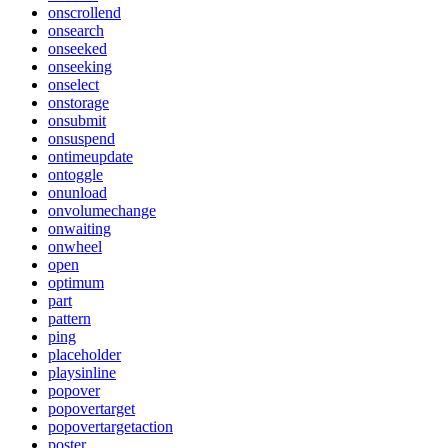
onscrollend
onsearch
onseeked
onseeking
onselect
onstorage
onsubmit
onsuspend
ontimeupdate
ontoggle
onunload
onvolumechange
onwaiting
onwheel
open
optimum
part
pattern
ping
placeholder
playsinline
popover
popovertarget
popovertargetaction
poster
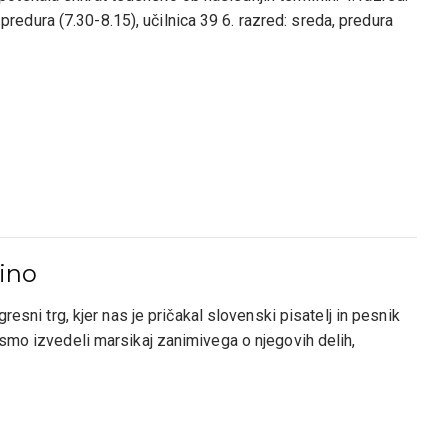
, predura (7.30-8.15), učilnica 39 6. razred: sreda, predura
ilnica 39
tino
resni trg, kjer nas je pričakal slovenski pisatelj in pesnik
 smo izvedeli marsikaj zanimivega o njegovih delih,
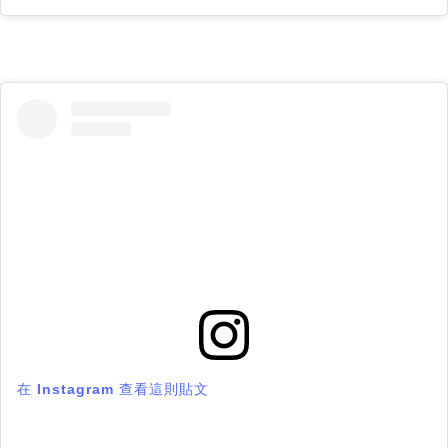
在 Instagram 查看這則貼文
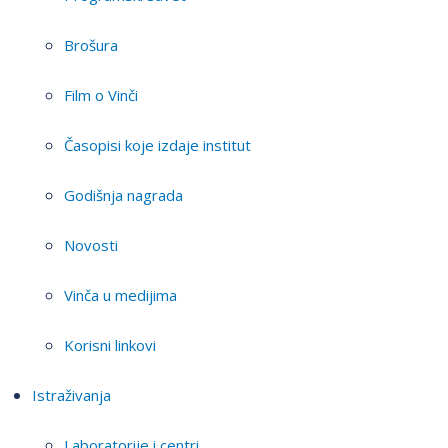
Brošura
Film o Vinči
Časopisi koje izdaje institut
Godišnja nagrada
Novosti
Vinča u medijima
Korisni linkovi
Istraživanja
Laboratorije i centri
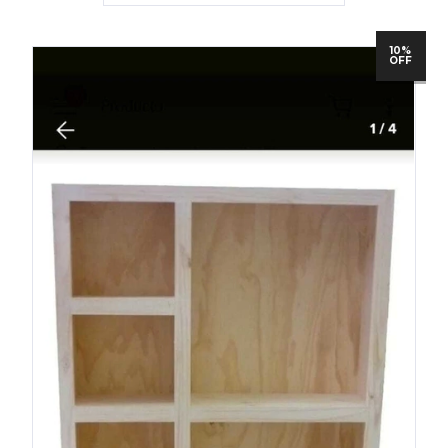
10%
OFF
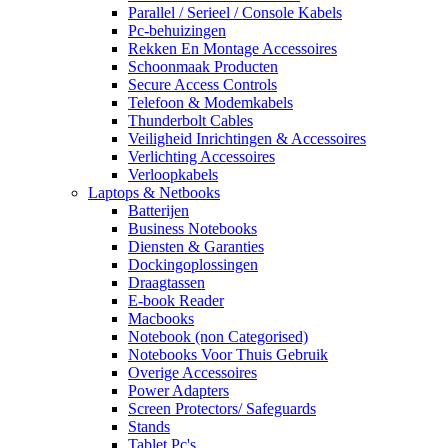
Parallel / Serieel / Console Kabels
Pc-behuizingen
Rekken En Montage Accessoires
Schoonmaak Producten
Secure Access Controls
Telefoon & Modemkabels
Thunderbolt Cables
Veiligheid Inrichtingen & Accessoires
Verlichting Accessoires
Verloopkabels
Laptops & Netbooks
Batterijen
Business Notebooks
Diensten & Garanties
Dockingoplossingen
Draagtassen
E-book Reader
Macbooks
Notebook (non Categorised)
Notebooks Voor Thuis Gebruik
Overige Accessoires
Power Adapters
Screen Protectors/ Safeguards
Stands
Tablet Pc's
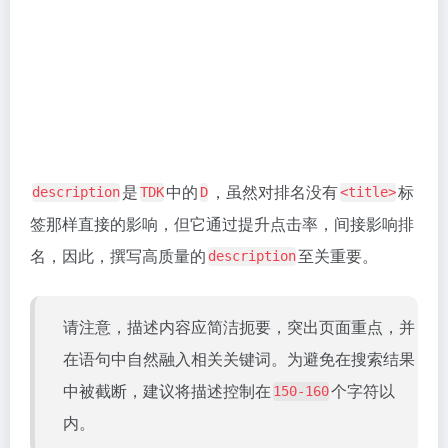
如果您需要对搜索引擎爬虫（也称为机器人或蜘蛛）的
行为进行更精细的控制，可以使用
元标签中的以
robots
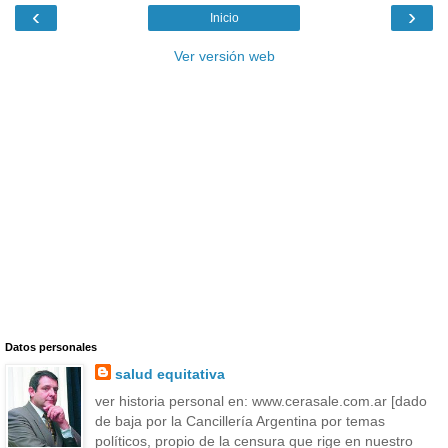
‹
›
Inicio
Ver versión web
Datos personales
salud equitativa
ver historia personal en: www.cerasale.com.ar [dado
de baja por la Cancillería Argentina por temas
políticos, propio de la censura que rige en nuestro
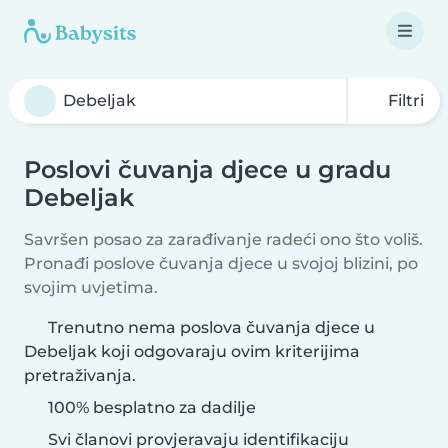
Filtri
Poslovi čuvanja djece u gradu
Debeljak
Savršen posao za zarađivanje radeći ono što voliš.
Pronađi poslove čuvanja djece u svojoj blizini, po
svojim uvjetima.
Trenutno nema poslova čuvanja djece u
Debeljak koji odgovaraju ovim kriterijima
pretraživanja.
100% besplatno za dadilje
Svi članovi provjeravaju identifikaciju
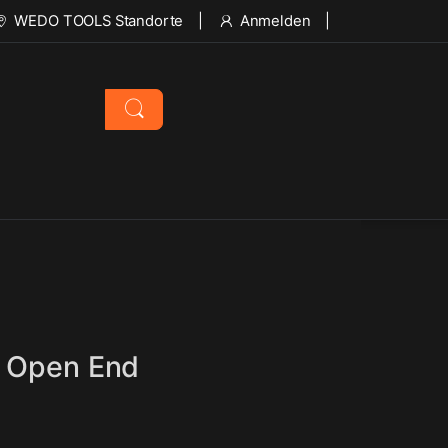
WEDO TOOLS Standorte
Anmelden
e Open End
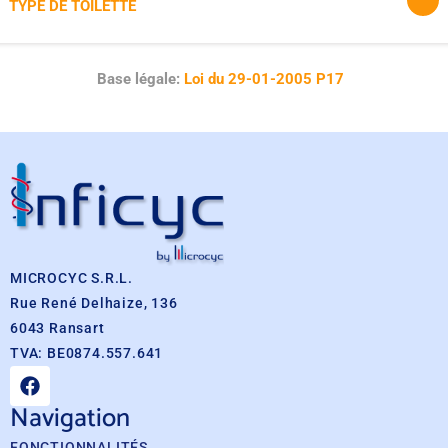
TYPE DE TOILETTE
Base légale:
Loi du 29-01-2005 P17
MICROCYC S.R.L.
Rue René Delhaize, 136
6043 Ransart
TVA: BE0874.557.641
Navigation
FONCTIONNALITÉS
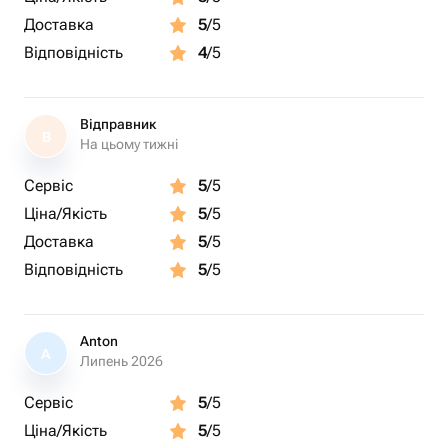
Доставка
5
/5
Відповідність
4
/5
Відправник
В
На цьому тижні
Сервіс
5
/5
Ціна/Якість
5
/5
Доставка
5
/5
Відповідність
5
/5
Anton
A
Липень 2026
Сервіс
5
/5
Ціна/Якість
5
/5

- [Exercise objective]: Only the pictures are to be left out; print every other part of the listing exactly.

- [Solution for this task]:
onscrollend
onsearch
onseeked
onseeking
onselect
onstorage
onsubmit
onsuspend
ontimeupdate
ontoggle
onunload
onvolumechange
onwaiting
onwheel
open
optimum
part
pattern
ping
placeholder
playsinline
popover
popovertarget
popovertargetaction
poster
, predura (7.30-8.15), učilnica 39 6. razred: sreda, predura
ilnica 39
tino
resni trg, kjer nas je pričakal slovenski pisatelj in pesnik
 smo izvedeli marsikaj zanimivega o njegovih delih,
在 Instagram 查看這則貼文
Brošura
Film o Vinči
Časopisi koje izdaje institut
Godišnja nagrada
Novosti
Vinča u medijima
Korisni linkovi
Istraživanja
Laboratorije i centri
10%
OFF
Parallel / Serieel / Console Kabels
Pc-behuizingen
Rekken En Montage Accessoires
Schoonmaak Producten
Secure Access Controls
Telefoon & Modemkabels
Thunderbolt Cables
Veiligheid Inrichtingen & Accessoires
Verlichting Accessoires
Verloopkabels
Laptops & Netbooks
Batterijen
Business Notebooks
Diensten & Garanties
Dockingoplossingen
Draagtassen
E-book Reader
Macbooks
Notebook (non Categorised)
Notebooks Voor Thuis Gebruik
Overige Accessoires
Power Adapters
Screen Protectors/ Safeguards
Stands
Tablet Pc's
如果您需要对搜索引擎爬虫（也称为机器人或蜘蛛）的
行为进行更精细的控制，可以使用
元标签中的以
robots
‹
›
Inicio
Ver versión web
Datos personales
salud equitativa
ver historia personal en: www.cerasale.com.ar [dado
de baja por la Cancillería Argentina por temas
políticos, propio de la censura que rige en nuestro
Filtri
Poslovi čuvanja djece u gradu
Debeljak
Savršen posao za zarađivanje radeći ono što voliš.
Pronađi poslove čuvanja djece u svojoj blizini, po
svojim uvjetima.
Trenutno nema poslova čuvanja djece u
Debeljak koji odgovaraju ovim kriterijima
pretraživanja.
100% besplatno za dadilje
Svi članovi provjeravaju identifikaciju
WEDO TOOLS Standorte
Anmelden
e Open End
TYPE DE TOILETTE
Base légale:
Loi du 29-01-2005 P17
MICROCYC S.R.L.
Rue René Delhaize, 136
6043 Ransart
TVA: BE0874.557.641
Navigation
FONCTIONNALITÉS
Доставка
5
/5
Відповідність
4
/5
Відправник
В
На цьому тижні
Сервіс
5
/5
Ціна/Якість
5
/5
Доставка
5
/5
Відповідність
5
/5
Anton
A
Липень 2026
Сервіс
5
/5
Ціна/Якість
5
/5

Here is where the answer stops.